P is partly constant and varies partly as Q. If P = 32 when Q = 16 and P = 20 when Q = 12, find P when Q = 28

Answer Details

The statement "P is partly constant and varies partly as Q" means that P can be written as the sum of a constant part and a part that is directly proportional to Q. In algebra, this is expressed as:

\[ P = a + bQ \]

where \( a \) is the constant part and \( bQ \) represents the part that varies directly as \( Q \).

We know that:

• When \( Q = 16 \), \( P = 32 \)
• When \( Q = 12 \), \( P = 20 \)

Let's use these values to form two equations:

• \( 32 = a + b \times 16 \)
• \( 20 = a + b \times 12 \)

Subtract the second equation from the first to eliminate \( a \):

\[ 32 - 20 = (a + 16b) - (a + 12b) \] \[ 12 = 4b \] \[ b = 3 \]

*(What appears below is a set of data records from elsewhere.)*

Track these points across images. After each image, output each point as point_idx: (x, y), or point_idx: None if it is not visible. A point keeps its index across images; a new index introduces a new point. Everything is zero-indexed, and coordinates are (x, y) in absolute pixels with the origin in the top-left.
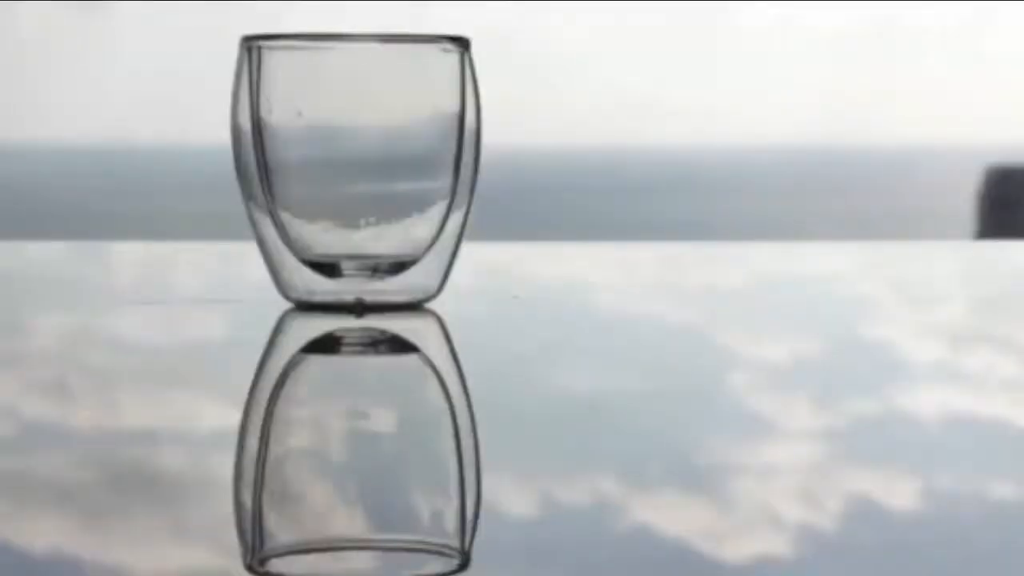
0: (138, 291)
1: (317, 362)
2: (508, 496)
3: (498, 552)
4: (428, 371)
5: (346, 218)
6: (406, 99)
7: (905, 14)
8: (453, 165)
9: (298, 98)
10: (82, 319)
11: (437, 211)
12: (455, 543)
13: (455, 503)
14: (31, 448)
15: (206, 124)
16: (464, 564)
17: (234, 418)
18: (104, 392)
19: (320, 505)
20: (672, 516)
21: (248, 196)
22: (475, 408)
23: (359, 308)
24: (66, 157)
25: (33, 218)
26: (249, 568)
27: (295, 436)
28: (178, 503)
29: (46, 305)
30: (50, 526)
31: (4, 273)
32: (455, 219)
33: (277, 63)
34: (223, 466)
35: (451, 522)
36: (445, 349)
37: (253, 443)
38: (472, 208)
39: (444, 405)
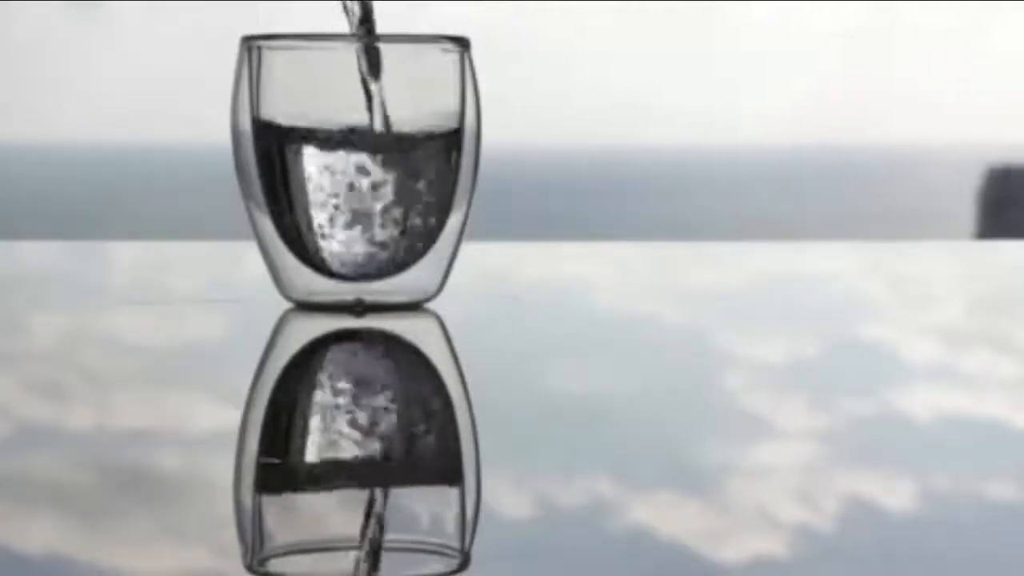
0: (137, 291)
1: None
2: (508, 496)
3: (498, 552)
4: (428, 370)
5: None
6: (406, 99)
7: (905, 14)
8: (453, 165)
9: (298, 98)
10: (81, 319)
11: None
12: (455, 543)
13: (455, 503)
14: (28, 449)
15: (206, 124)
16: (464, 564)
17: (234, 418)
18: (103, 392)
19: (320, 505)
20: (670, 516)
21: (248, 196)
22: (475, 408)
23: (359, 308)
24: (65, 157)
25: (32, 218)
26: (249, 568)
27: (295, 436)
28: (178, 504)
29: (45, 305)
30: (48, 527)
31: (3, 273)
32: (455, 219)
33: (277, 63)
34: (223, 466)
35: (451, 522)
36: (445, 349)
37: (253, 443)
38: (472, 208)
39: (444, 404)
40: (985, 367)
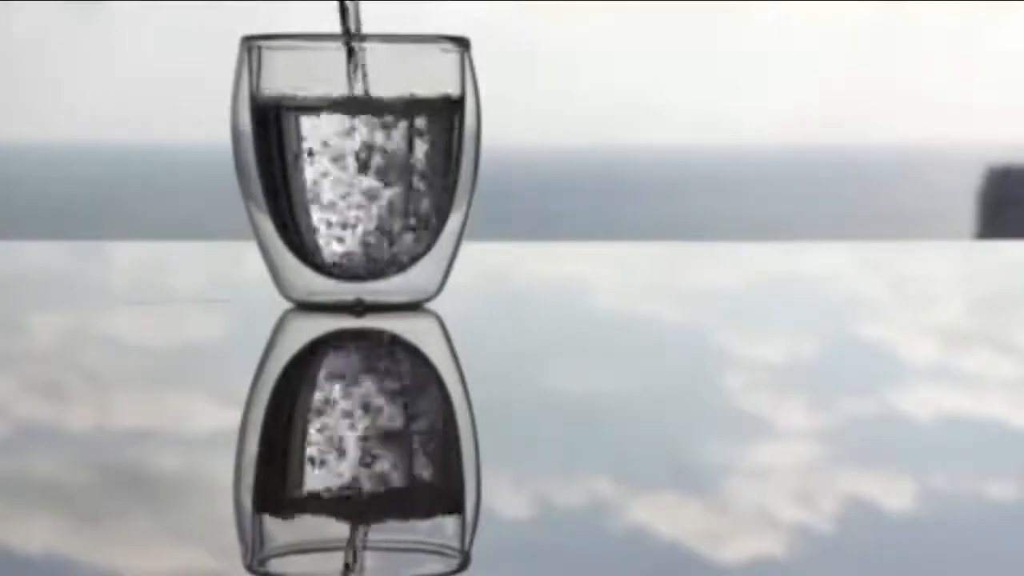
0: (137, 291)
1: (317, 360)
2: (508, 496)
3: (498, 552)
4: (428, 371)
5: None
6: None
7: (907, 14)
8: (453, 165)
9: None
10: (81, 319)
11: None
12: (455, 543)
13: (455, 503)
14: (28, 449)
15: (206, 124)
16: (464, 564)
17: (234, 418)
18: (103, 392)
19: (319, 503)
20: (670, 516)
21: (248, 196)
22: (475, 408)
23: (359, 308)
24: (65, 157)
25: (32, 218)
26: (249, 568)
27: (295, 436)
28: (178, 504)
29: (45, 305)
30: (48, 527)
31: (3, 273)
32: (455, 219)
33: (277, 63)
34: (223, 466)
35: (451, 522)
36: (445, 349)
37: (253, 443)
38: (472, 208)
39: (444, 405)
40: (985, 367)
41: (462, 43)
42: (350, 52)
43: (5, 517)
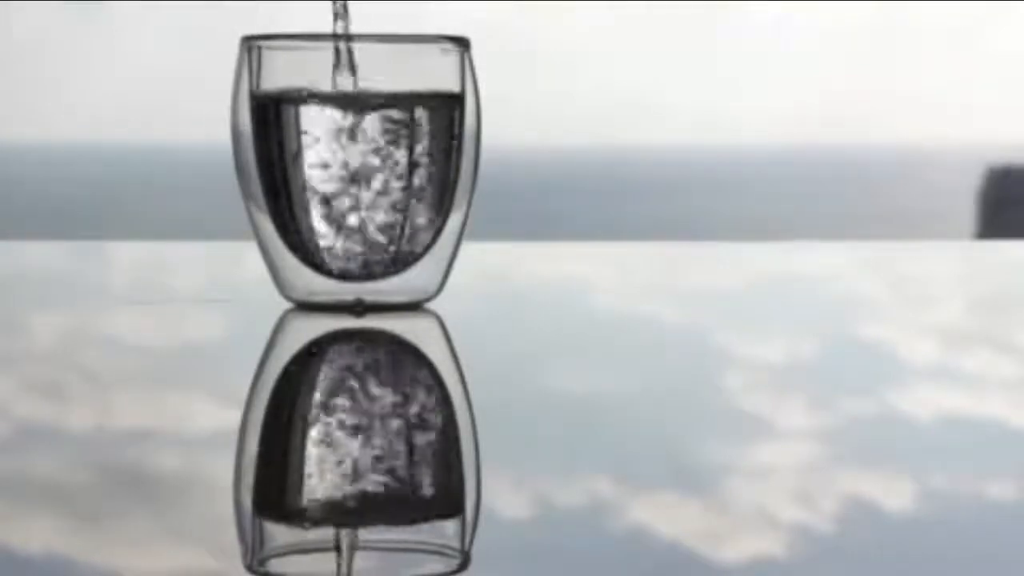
0: (137, 291)
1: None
2: (508, 496)
3: (498, 552)
4: (427, 372)
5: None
6: None
7: (906, 14)
8: (453, 165)
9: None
10: (81, 319)
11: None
12: (455, 543)
13: (455, 503)
14: (28, 449)
15: (206, 124)
16: (464, 564)
17: (234, 418)
18: (103, 392)
19: (320, 503)
20: (670, 516)
21: (248, 196)
22: (475, 408)
23: (359, 308)
24: (65, 157)
25: (32, 218)
26: (249, 568)
27: (295, 436)
28: (178, 504)
29: (45, 305)
30: (48, 527)
31: (3, 273)
32: (455, 219)
33: (277, 63)
34: (223, 466)
35: (451, 522)
36: (445, 349)
37: (253, 444)
38: (472, 208)
39: (444, 404)
40: (985, 367)
41: (462, 43)
42: (336, 52)
43: (5, 517)
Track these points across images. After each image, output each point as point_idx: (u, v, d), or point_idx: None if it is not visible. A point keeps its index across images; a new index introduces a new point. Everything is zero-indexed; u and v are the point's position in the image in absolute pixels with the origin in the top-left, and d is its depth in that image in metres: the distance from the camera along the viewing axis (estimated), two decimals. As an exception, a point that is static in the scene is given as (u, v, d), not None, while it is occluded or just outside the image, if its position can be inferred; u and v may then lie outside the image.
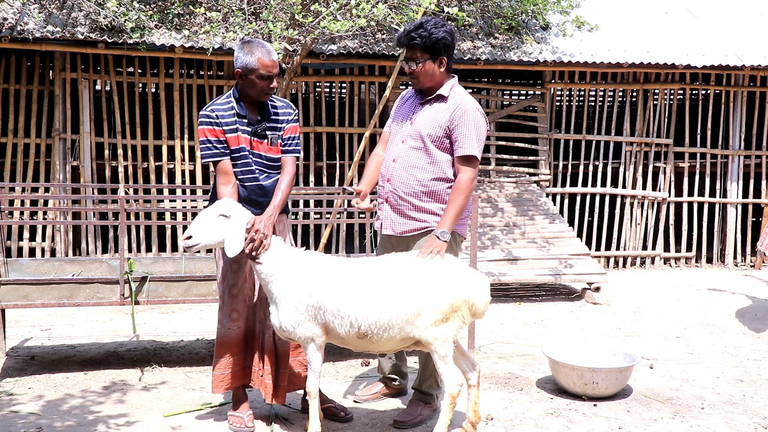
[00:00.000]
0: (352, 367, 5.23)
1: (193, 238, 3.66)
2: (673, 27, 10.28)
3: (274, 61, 3.95)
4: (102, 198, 6.11)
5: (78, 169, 8.80)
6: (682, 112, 10.74)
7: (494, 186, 9.55)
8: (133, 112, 8.99)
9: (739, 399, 4.74)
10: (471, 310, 3.71)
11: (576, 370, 4.61)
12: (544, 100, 9.82)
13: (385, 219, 4.16)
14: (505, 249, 8.19)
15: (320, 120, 9.78)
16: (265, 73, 3.91)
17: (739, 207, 10.19)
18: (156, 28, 8.39)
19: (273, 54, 3.96)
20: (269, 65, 3.91)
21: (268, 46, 3.97)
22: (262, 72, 3.90)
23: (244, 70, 3.91)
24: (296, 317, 3.66)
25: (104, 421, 4.11)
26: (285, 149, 4.07)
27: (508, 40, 9.53)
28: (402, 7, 7.33)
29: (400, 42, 4.03)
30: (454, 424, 3.88)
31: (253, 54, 3.90)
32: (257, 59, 3.89)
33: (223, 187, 3.93)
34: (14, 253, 8.52)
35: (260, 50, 3.92)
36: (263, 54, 3.91)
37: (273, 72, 3.94)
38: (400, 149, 4.09)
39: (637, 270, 9.83)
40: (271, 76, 3.94)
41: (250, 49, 3.92)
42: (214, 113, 3.95)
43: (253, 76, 3.91)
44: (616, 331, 6.56)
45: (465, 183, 3.94)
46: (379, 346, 3.73)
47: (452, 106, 4.00)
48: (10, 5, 8.37)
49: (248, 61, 3.90)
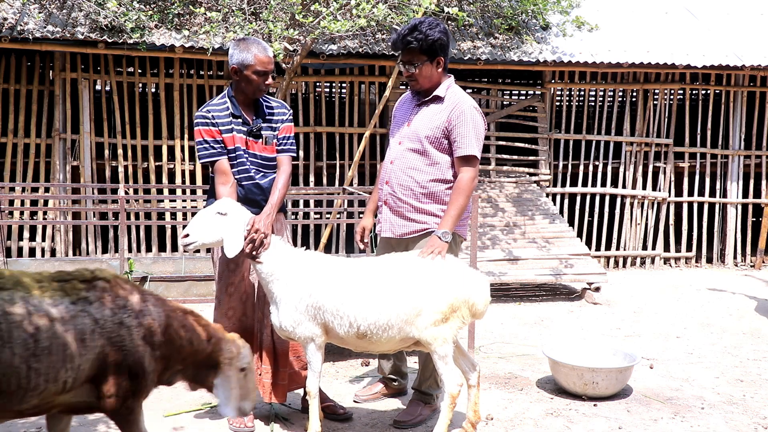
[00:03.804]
0: (352, 367, 5.23)
1: (190, 236, 3.66)
2: (673, 27, 10.28)
3: (270, 57, 3.95)
4: (102, 198, 6.12)
5: (78, 169, 8.80)
6: (682, 112, 10.74)
7: (494, 186, 9.55)
8: (133, 112, 8.99)
9: (739, 399, 4.74)
10: (471, 310, 3.71)
11: (576, 370, 4.61)
12: (544, 100, 9.82)
13: (384, 221, 4.15)
14: (505, 249, 8.20)
15: (320, 120, 9.78)
16: (262, 68, 3.90)
17: (739, 207, 10.19)
18: (156, 28, 8.39)
19: (269, 50, 3.96)
20: (265, 61, 3.91)
21: (263, 43, 3.97)
22: (258, 68, 3.90)
23: (240, 66, 3.91)
24: (296, 317, 3.66)
25: (105, 421, 4.11)
26: (280, 149, 4.08)
27: (508, 40, 9.53)
28: (402, 7, 7.34)
29: (396, 46, 4.00)
30: (454, 424, 3.88)
31: (249, 50, 3.90)
32: (253, 55, 3.89)
33: (222, 186, 3.93)
34: (14, 253, 8.52)
35: (256, 46, 3.92)
36: (259, 50, 3.91)
37: (269, 68, 3.93)
38: (398, 151, 4.09)
39: (637, 270, 9.83)
40: (267, 72, 3.93)
41: (246, 45, 3.92)
42: (210, 113, 3.96)
43: (249, 72, 3.91)
44: (616, 331, 6.56)
45: (465, 183, 3.93)
46: (379, 346, 3.73)
47: (449, 106, 3.99)
48: (10, 5, 8.37)
49: (244, 57, 3.90)
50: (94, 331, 2.71)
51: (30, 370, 2.53)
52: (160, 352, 2.93)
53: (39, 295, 2.63)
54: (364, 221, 4.32)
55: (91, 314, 2.72)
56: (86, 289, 2.77)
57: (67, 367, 2.62)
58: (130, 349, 2.79)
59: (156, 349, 2.90)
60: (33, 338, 2.54)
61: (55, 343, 2.59)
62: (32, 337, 2.54)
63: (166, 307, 3.00)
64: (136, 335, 2.82)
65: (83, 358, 2.67)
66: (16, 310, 2.54)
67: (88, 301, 2.74)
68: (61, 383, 2.63)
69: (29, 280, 2.68)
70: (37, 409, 2.68)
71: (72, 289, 2.73)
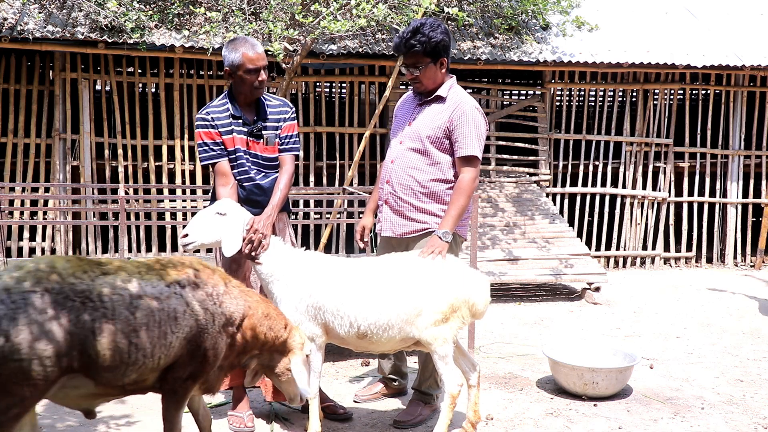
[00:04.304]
0: (352, 367, 5.23)
1: (189, 237, 3.66)
2: (673, 27, 10.28)
3: (259, 53, 3.91)
4: (102, 198, 6.12)
5: (78, 169, 8.80)
6: (682, 112, 10.74)
7: (494, 186, 9.55)
8: (133, 112, 8.99)
9: (739, 399, 4.74)
10: (471, 310, 3.71)
11: (576, 370, 4.62)
12: (544, 100, 9.82)
13: (385, 221, 4.15)
14: (505, 249, 8.20)
15: (320, 120, 9.78)
16: (252, 66, 3.88)
17: (739, 207, 10.18)
18: (156, 28, 8.39)
19: (258, 47, 3.92)
20: (254, 58, 3.88)
21: (252, 40, 3.94)
22: (248, 66, 3.88)
23: (232, 67, 3.91)
24: (296, 317, 3.66)
25: (105, 421, 4.11)
26: (283, 148, 4.06)
27: (508, 40, 9.53)
28: (402, 7, 7.33)
29: (399, 50, 3.97)
30: (454, 424, 3.88)
31: (237, 50, 3.89)
32: (241, 54, 3.87)
33: (222, 188, 3.93)
34: (14, 253, 8.52)
35: (244, 45, 3.90)
36: (247, 48, 3.89)
37: (259, 64, 3.90)
38: (399, 151, 4.09)
39: (637, 270, 9.83)
40: (258, 69, 3.90)
41: (234, 45, 3.91)
42: (210, 116, 3.96)
43: (241, 72, 3.90)
44: (616, 331, 6.56)
45: (467, 183, 3.93)
46: (379, 346, 3.73)
47: (451, 106, 3.99)
48: (10, 5, 8.37)
49: (233, 58, 3.89)
50: (185, 312, 2.96)
51: (131, 345, 2.79)
52: (237, 340, 3.16)
53: (138, 278, 2.90)
54: (363, 220, 4.32)
55: (183, 297, 2.98)
56: (178, 275, 3.02)
57: (161, 344, 2.88)
58: (211, 333, 3.03)
59: (231, 337, 3.13)
60: (134, 316, 2.80)
61: (152, 321, 2.85)
62: (133, 315, 2.80)
63: (249, 298, 3.24)
64: (218, 322, 3.06)
65: (174, 336, 2.92)
66: (120, 290, 2.81)
67: (180, 284, 2.99)
68: (156, 359, 2.89)
69: (129, 265, 2.96)
70: (134, 386, 2.93)
71: (166, 274, 2.99)
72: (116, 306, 2.77)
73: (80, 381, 2.79)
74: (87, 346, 2.70)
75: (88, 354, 2.71)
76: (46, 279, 2.68)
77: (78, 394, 2.86)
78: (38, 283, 2.66)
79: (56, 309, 2.64)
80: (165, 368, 2.96)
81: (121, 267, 2.91)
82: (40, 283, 2.66)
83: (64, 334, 2.64)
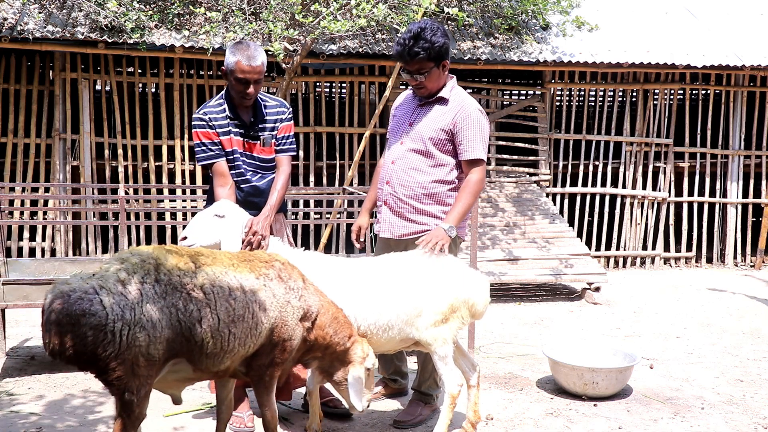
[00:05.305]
0: (352, 367, 5.23)
1: (189, 239, 3.66)
2: (673, 27, 10.28)
3: (254, 66, 3.81)
4: (102, 198, 6.13)
5: (78, 169, 8.80)
6: (682, 112, 10.74)
7: (494, 186, 9.55)
8: (133, 112, 8.99)
9: (739, 399, 4.74)
10: (470, 310, 3.71)
11: (576, 370, 4.62)
12: (544, 100, 9.82)
13: (384, 222, 4.15)
14: (505, 249, 8.20)
15: (320, 120, 9.78)
16: (242, 77, 3.81)
17: (739, 207, 10.18)
18: (156, 28, 8.39)
19: (255, 60, 3.81)
20: (246, 70, 3.79)
21: (254, 50, 3.84)
22: (238, 75, 3.81)
23: (226, 69, 3.88)
24: (296, 317, 3.66)
25: (105, 421, 4.11)
26: (279, 149, 4.05)
27: (508, 40, 9.53)
28: (402, 7, 7.33)
29: (403, 58, 3.91)
30: (454, 424, 3.88)
31: (234, 55, 3.82)
32: (236, 61, 3.80)
33: (220, 188, 3.92)
34: (14, 253, 8.52)
35: (243, 53, 3.81)
36: (243, 57, 3.80)
37: (250, 77, 3.81)
38: (400, 151, 4.08)
39: (637, 270, 9.83)
40: (248, 82, 3.82)
41: (235, 49, 3.84)
42: (207, 116, 3.94)
43: (231, 78, 3.86)
44: (616, 331, 6.56)
45: (475, 183, 3.92)
46: (379, 347, 3.73)
47: (455, 108, 3.98)
48: (10, 5, 8.37)
49: (229, 62, 3.85)
50: (273, 303, 3.13)
51: (230, 334, 2.97)
52: (309, 335, 3.31)
53: (233, 271, 3.06)
54: (359, 220, 4.30)
55: (271, 289, 3.15)
56: (266, 268, 3.19)
57: (253, 332, 3.06)
58: (290, 325, 3.20)
59: (306, 330, 3.29)
60: (232, 306, 2.98)
61: (247, 312, 3.03)
62: (232, 305, 2.98)
63: (323, 298, 3.40)
64: (297, 314, 3.23)
65: (263, 326, 3.09)
66: (220, 283, 2.98)
67: (268, 277, 3.17)
68: (247, 347, 3.07)
69: (223, 257, 3.11)
70: (224, 372, 3.11)
71: (255, 267, 3.16)
72: (218, 297, 2.94)
73: (182, 366, 2.97)
74: (194, 333, 2.87)
75: (195, 341, 2.89)
76: (155, 271, 2.84)
77: (176, 377, 3.06)
78: (148, 275, 2.81)
79: (167, 299, 2.81)
80: (250, 356, 3.12)
81: (216, 258, 3.07)
82: (149, 275, 2.81)
83: (174, 322, 2.82)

Now, substitute \( b = 3 \) back into one of the original equations, such as:

\[ 20 = a + 12 \times 3 \] \[ 20 = a + 36 \] \[ a = 20 - 36 = -16 \]

So the equation relating \( P \) and \( Q \) is:

\[ P = -16 + 3Q \]

Now, to find \( P \) when \( Q = 28 \):

\[ P = -16 + 3 \times 28 \] \[ P = -16 + 84 \] \[ P = 68 \]

The correct answer is 68.

Why this is correct:
This method works because when a variable is "partly constant and partly varies as" another, you always represent it as a sum of a constant and a variable part. By using two given values for \( P \) and \( Q \), you can solve for both the constant and variable components, then apply these to find unknown values of \( P \) for any value of \( Q \).